Input 2n: [example input 2n]  
Category 2n: [example category 2n]  
Input 2n+1: [input text to be classified]  
Category 2n+1: 

In [5]:
few_shot_examples = {}
few_shot_examples['user bullies the bully'] = [
    "Just leave him alone! No one likes you anyways!",
    "I wish someone would bully you for a change!"
]
few_shot_examples['user bullies the victim'] = [
    "I could not agree more. Your fashion has always been terrible!",
    "Dylan is such a loser and will never be popular"
]
few_shot_examples['user asks a question'] = [
    "How can I support the victim without offending the bully?",
    "Do you have any ideas on how I should respond?"
]
few_shot_examples['user responds appropriately to bully'] = [
    "Please leave her alone. She did nothing wrong.",
    "You are being disrespectful and should consider how you would feel if you were being bullied."
]
few_shot_examples['user comforts victim'] = [
    "Don't listen to them, they don't know what they're talking about",
    "You aren't a loser at all! Let's hang out this weekend"
]
few_shot_examples['user says something irrelevant'] = [
    "What time is it?",
    "I am so tired right now"
]

num_correct = 0
num_hallucinations = 0
total = 0

prompt_instruction_and_examples = f'Classify the user inputs into one of the following categories: {categories_list}\n'
example_num = 0
for category in few_shot_examples.keys():
    for few_shot_example in few_shot_examples[category]:
        example_num += 1
        prompt_instruction_and_examples += f'Input {example_num}: {few_shot_example}\n'
        prompt_instruction_and_examples += f'Category {example_num}: {category}\n'

for label_example_map in label_example_maps:
    categories_list = list_categories(label_example_map)
    for correct_label in label_example_map.keys():
        examples = label_example_map[correct_label]
        prompt_examples = few_shot_examples[correct_label]
        for example in examples:
            prompt = prompt_instruction_and_examples + f'Input {example_num+1}: {example}\nCategory {example_num+1}: '
            predicted_label = format_response(prompt_gpt(prompt))
            total += 1
            if predicted_label not in label_example_map.keys():
                num_hallucinations += 1
                print(f'example: {example}')
                print(f'correct prediction: {predicted_label}')
                print(f'hallucinated prediction: {predicted_label}')
                print('\n')
            elif predicted_label != correct_label:
                print(f'example: {example}')
                print(f'correct prediction: {correct_label}')
                print(f'misprediction: {predicted_label}')
                print('\n')
            else:
                num_correct += 1
print(f'Accuracy: {num_correct}/{total}')
print(f'Number of hallucinations: {num_hallucinations}')
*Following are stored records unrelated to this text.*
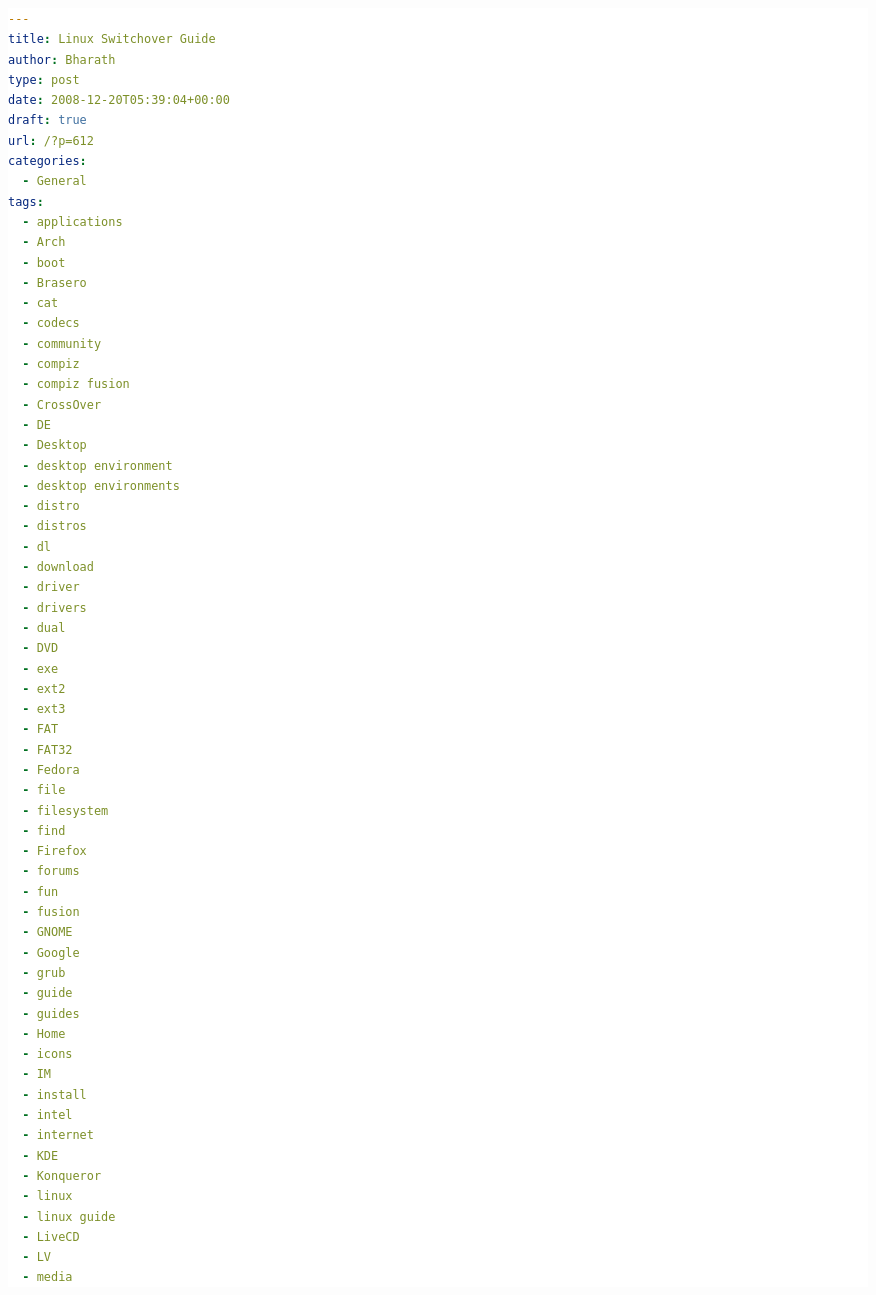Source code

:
 ```yaml
---
title: Linux Switchover Guide
author: Bharath
type: post
date: 2008-12-20T05:39:04+00:00
draft: true
url: /?p=612
categories:
  - General
tags:
  - applications
  - Arch
  - boot
  - Brasero
  - cat
  - codecs
  - community
  - compiz
  - compiz fusion
  - CrossOver
  - DE
  - Desktop
  - desktop environment
  - desktop environments
  - distro
  - distros
  - dl
  - download
  - driver
  - drivers
  - dual
  - DVD
  - exe
  - ext2
  - ext3
  - FAT
  - FAT32
  - Fedora
  - file
  - filesystem
  - find
  - Firefox
  - forums
  - fun
  - fusion
  - GNOME
  - Google
  - grub
  - guide
  - guides
  - Home
  - icons
  - IM
  - install
  - intel
  - internet
  - KDE
  - Konqueror
  - linux
  - linux guide
  - LiveCD
  - LV
  - media
```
example: You are so pathetic Emma!
correct prediction: user bullies the bully
misprediction: user bullies the victim


example: Wow Dylan, I wish I could have those amazing shoes!
correct prediction: user comforts victim
misprediction: user bullies the victim


Accuracy: 34/36
Number of hallucinations: 0


### Key Findings
- Examples are helpful: Performance increased here despite not having any context. This was a bit surprising, because the model still needed to know how to distinguish bullies from victims and relevant questions from irrelevant questions. This suggests that with good examples for each class, the classifier can do well without context.
- Nuanced classes still challenging: Both misclassifications were between "user bullies the bully" and "user bullies the victim"

## Conclusion
Instructions with context and few-shot examples with no context performed significantly better than instructions alone. Because few-shot examples performed slightly better and, more importantly, extracting the context from the UI could be quite difficult, using few-shot examples for the prompts could be best. If we decide to do this, more experimentation should be done to find the optimal number of examples.